OBJECTIVES
1 – Repeat the Santa letter about an AWS benchmarking setup word for word, from "So after seeing" up to and including "of London S3ContentStore)".
2 – In the Santa letter about an AWS benchmarking setup, what could be adjusted to work with multiple buckets if replicating a contentStore across regions proves too costly?

SELECTION
###

So after seeing this, i would like to formulate my letter to Santa.
Dear Santa, i've been a good boy this year, please bring me enough AWS credits so i can setup a benchmarking playground to host 1Billion documents.
* Aurora as the Database with cross-region multi-master replication
* A cluster of 4 alfresco nodes in London eu-west-2 (3 nodes behind a load-balancer serving user requests and a separated node for bulk-ingestion) connected to London Aurora master database and a London S3ContentStore.
* A cluster of 4 solr 6 nodes in London eu-west-2, using sharding policies allowing ultra fast search response times for users in Europe.
* A cluster of 4 alfresco nodes in Sidney ap-southeast-2 (3 nodes behind a load-balancer serving user requests and a separated node for bulk-ingestion) connected to Sidney Aurora Replica database and a Sidney S3ContentStore (replica of London S3ContentStore)
* A cluster of 4 solr 6 nodes in Sidney ap-southeast-2, using sharding policies allowing ultra fast search response times for users in Australia.
* An S3 ContentStore hosted in a S3 bucket than can replicate seamlessly across my 2 regions (eu-west-2,ap-southeast-2)
Assuming replicating a contentStore across regions becomes un-acceptable due to costs, Alfresco S3 connector can be adjusted to allow working with multiple-buckets, this way we could choose what parts of the repository we would want to replicated (those that need fastest access)) and avoid having to duplicate the entire repository.
#websummit2018

###

SOURCE DATA

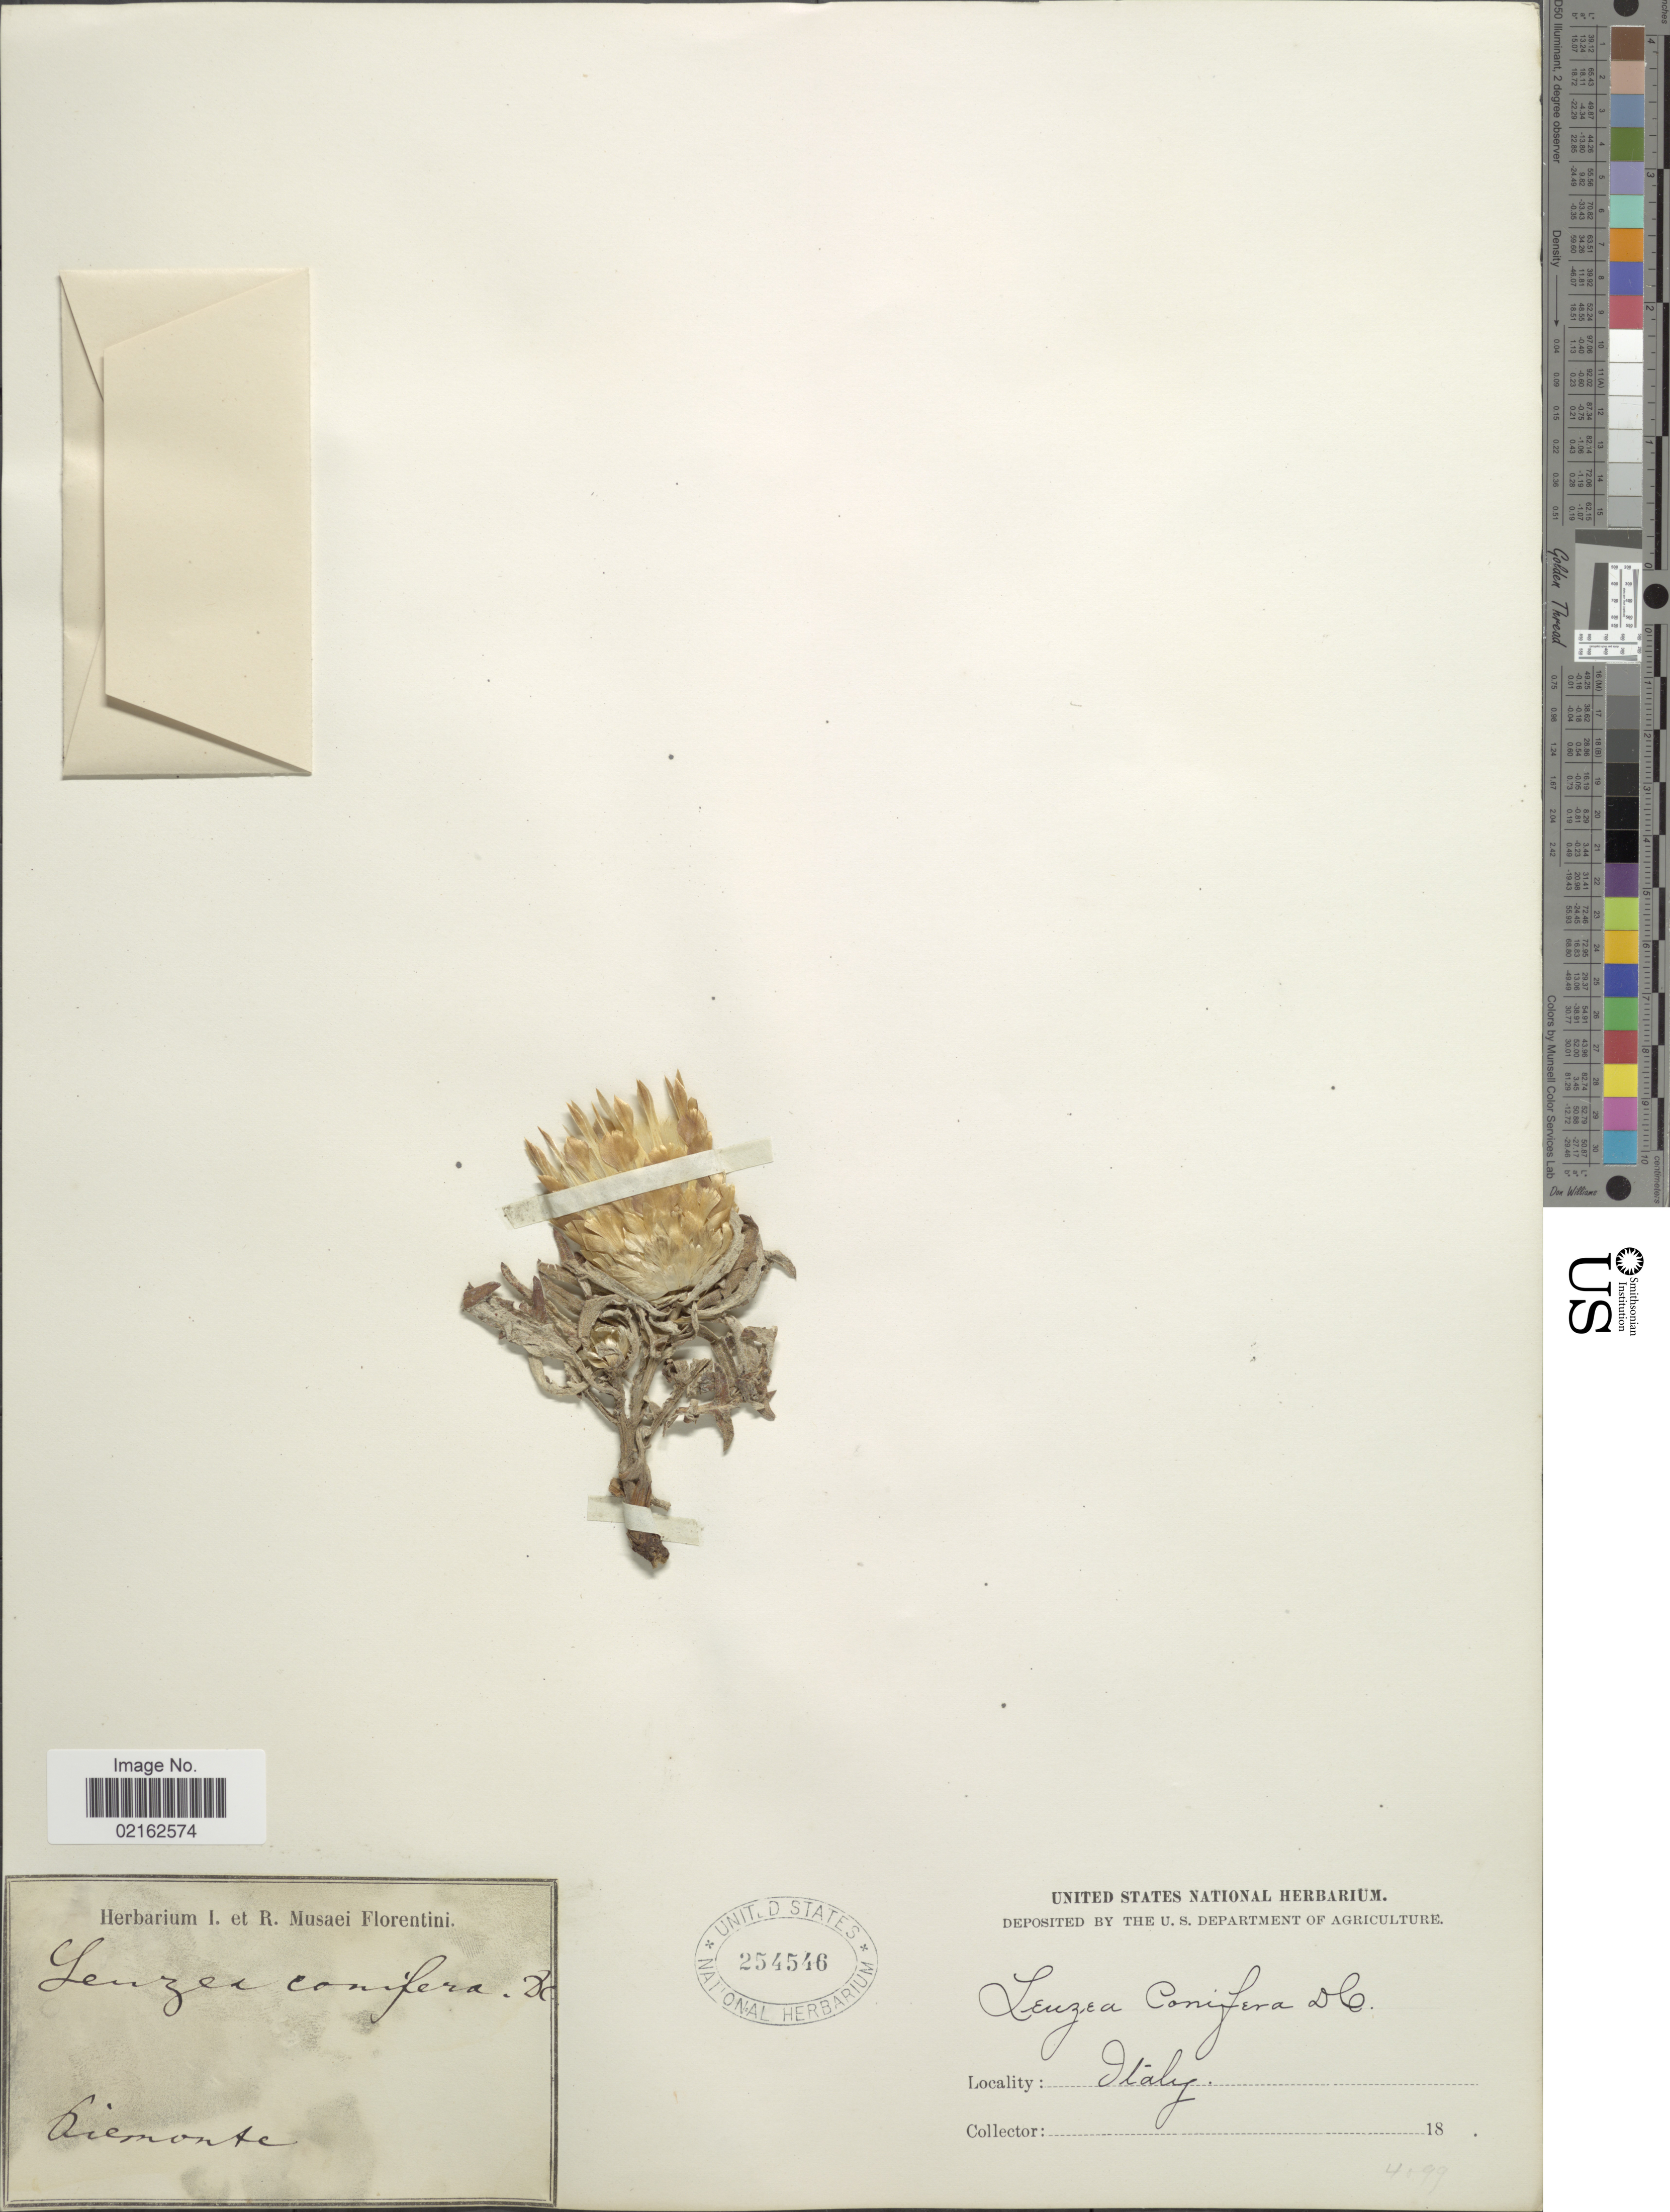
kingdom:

###

EXPECTED RESPONSES
1 –
So after seeing this, i would like to formulate my letter to Santa.
Dear Santa, i've been a good boy this year, please bring me enough AWS credits so i can setup a benchmarking playground to host 1Billion documents.
* Aurora as the Database with cross-region multi-master replication
* A cluster of 4 alfresco nodes in London eu-west-2 (3 nodes behind a load-balancer serving user requests and a separated node for bulk-ingestion) connected to London Aurora master database and a London S3ContentStore.
* A cluster of 4 solr 6 nodes in London eu-west-2, using sharding policies allowing ultra fast search response times for users in Europe.
* A cluster of 4 alfresco nodes in Sidney ap-southeast-2 (3 nodes behind a load-balancer serving user requests and a separated node for bulk-ingestion) connected to Sidney Aurora Replica database and a Sidney S3ContentStore (replica of London S3ContentStore)

2 – The Alfresco S3 connector.